Keystone SDK for Go

Go client for the Keystone agent evaluation + sandboxed execution platform. Ships alongside the Python and TypeScript SDKs at byte-for-byte feature parity.

Install

go get github.com/Polarityinc/keystone-sdk-go@latest

import keystone "github.com/Polarityinc/keystone-sdk-go"

Quick start

package main

import (
    "context"
    "fmt"

    keystone "github.com/Polarityinc/keystone-sdk-go"
)

func main() {
    ctx := context.Background()
    ks := keystone.NewClient(keystone.Config{APIKey: "ks_live_..."})

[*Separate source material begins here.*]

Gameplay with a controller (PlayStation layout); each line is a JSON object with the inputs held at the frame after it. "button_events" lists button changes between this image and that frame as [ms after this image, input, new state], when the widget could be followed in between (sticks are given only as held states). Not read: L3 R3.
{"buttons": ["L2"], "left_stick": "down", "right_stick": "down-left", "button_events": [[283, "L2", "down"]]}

    // Create an experiment and run it with three client-side scorers.
    exp, _ := ks.Experiments.Create(ctx, keystone.CreateExperimentRequest{
        Name: "nightly-regression", SpecID: "spec-123",
    })

    results, err := ks.Experiments.RunAndWait(ctx, exp.ID, keystone.RunAndWaitOpts{
        Scores: []keystone.Scorer{
            keystone.NewFactuality(keystone.JudgeModel("paragon-fast")),
            keystone.NewExactMatch(keystone.EMExpectedKey("expected"), keystone.EMCaseSensitive(false)),
            keystone.NewFileExists("output.txt", keystone.FEGate(true)),
        },
    })
    if err != nil {
        panic(err)
    }

    fmt.Printf("pass rate: %.0f%%\n", results.Metrics.PassRate*100)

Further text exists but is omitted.